Required work
From the first line of the material through the line that holds "quantum group 𝔾.", repeat each line exactly and skip any picture.

Data in this exercise
════════════════════
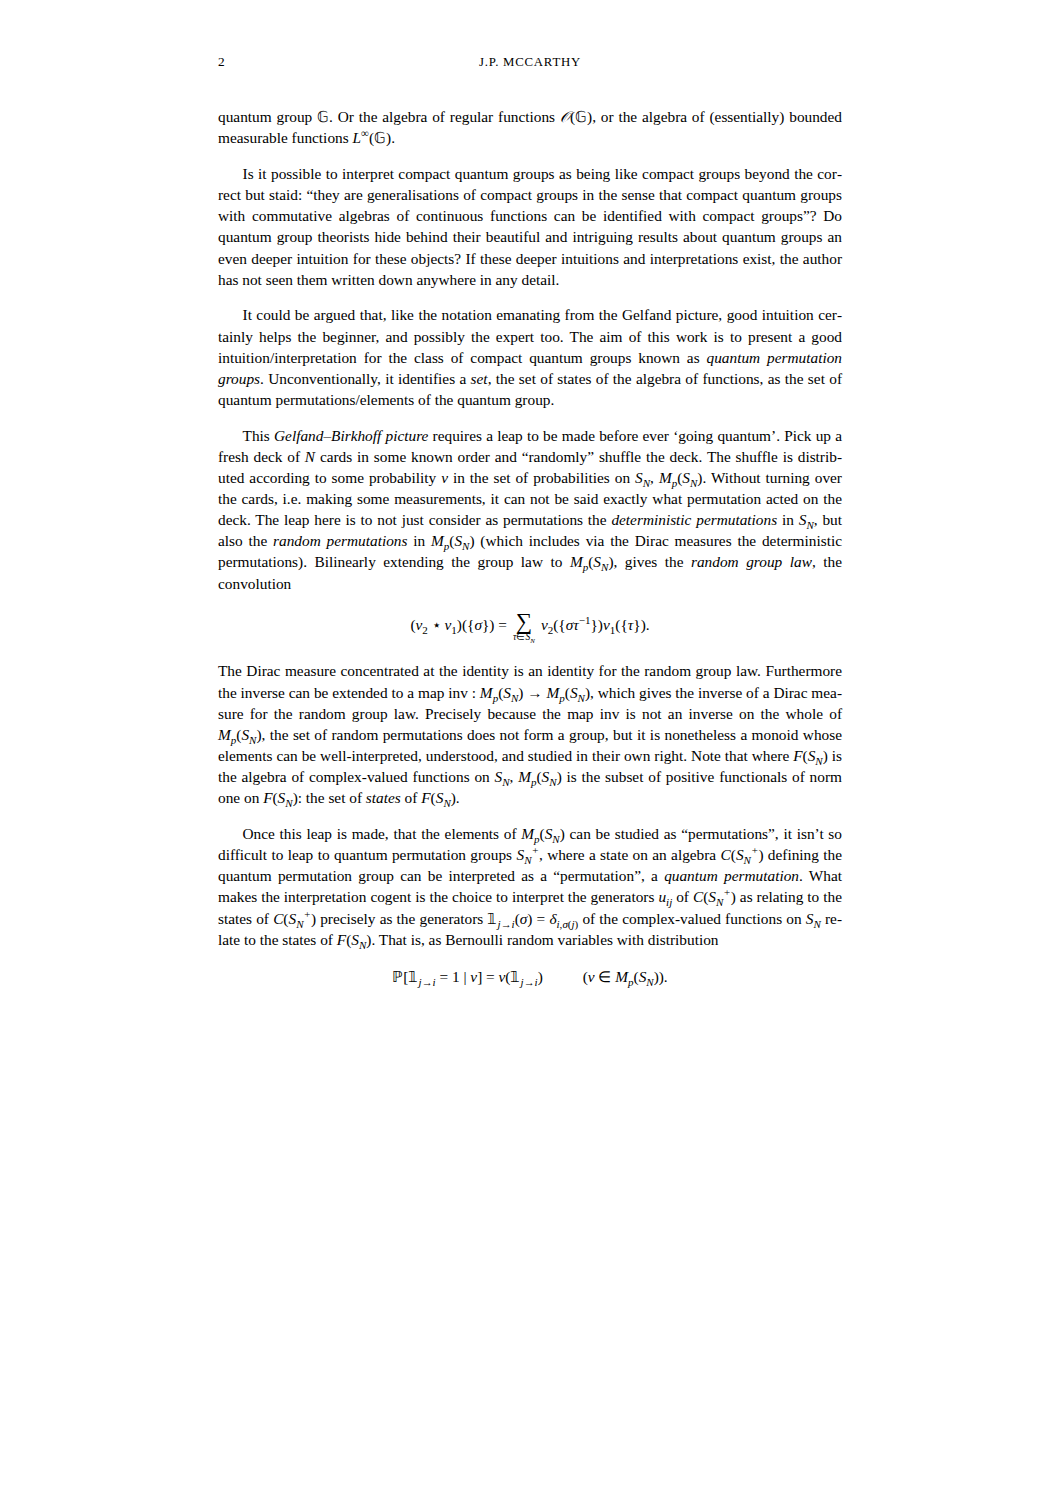2 J.P. McCarthy
quantum group 𝔾. Or the algebra of regular functions 𝒪(𝔾), or the algebra of (essentially) bounded measurable functions L∞(𝔾).
Is it possible to interpret compact quantum groups as being like compact groups beyond the correct but staid: “they are generalisations of compact groups in the sense that compact quantum groups with commutative algebras of continuous functions can be identified with compact groups”? Do quantum group theorists hide behind their beautiful and intriguing results about quantum groups an even deeper intuition for these objects? If these deeper intuitions and interpretations exist, the author has not seen them written down anywhere in any detail.
It could be argued that, like the notation emanating from the Gelfand picture, good intuition certainly helps the beginner, and possibly the expert too. The aim of this work is to present a good intuition/interpretation for the class of compact quantum groups known as quantum permutation groups. Unconventionally, it identifies a set, the set of states of the algebra of functions, as the set of quantum permutations/elements of the quantum group.
This Gelfand–Birkhoff picture requires a leap to be made before ever ‘going quantum’. Pick up a fresh deck of N cards in some known order and “randomly” shuffle the deck. The shuffle is distributed according to some probability ν in the set of probabilities on SN, Mp(SN). Without turning over the cards, i.e. making some measurements, it can not be said exactly what permutation acted on the deck. The leap here is to not just consider as permutations the deterministic permutations in SN, but also the random permutations in Mp(SN) (which includes via the Dirac measures the deterministic permutations). Bilinearly extending the group law to Mp(SN), gives the random group law, the convolution
(ν2 ⋆ ν1)({σ}) = ∑τ∈SN ν2({στ−1})ν1({τ}).
The Dirac measure concentrated at the identity is an identity for the random group law. Furthermore the inverse can be extended to a map inv : Mp(SN) → Mp(SN), which gives the inverse of a Dirac measure for the random group law. Precisely because the map inv is not an inverse on the whole of Mp(SN), the set of random permutations does not form a group, but it is nonetheless a monoid whose elements can be well-interpreted, understood, and studied in their own right. Note that where F(SN) is the algebra of complex-valued functions on SN, Mp(SN) is the subset of positive functionals of norm one on F(SN): the set of states of F(SN).
Once this leap is made, that the elements of Mp(SN) can be studied as “permutations”, it isn’t so difficult to leap to quantum permutation groups SN+, where a state on an algebra C(SN+) defining the quantum permutation group can be interpreted as a “permutation”, a quantum permutation. What makes the interpretation cogent is the choice to interpret the generators uij of C(SN+) as relating to the states of C(SN+) precisely as the generators 𝟙j→i(σ) = δi,σ(j) of the complex-valued functions on SN relate to the states of F(SN). That is, as Bernoulli random variables with distribution
ℙ[𝟙j→i = 1 | ν] = ν(𝟙j→i) (ν ∈ Mp(SN)).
════════════════════
Task result
2 J.P. McCarthy
quantum group 𝔾. Or the algebra of regular functions 𝒪(𝔾), or the algebra of (essentially) bounded measurable functions L∞(𝔾).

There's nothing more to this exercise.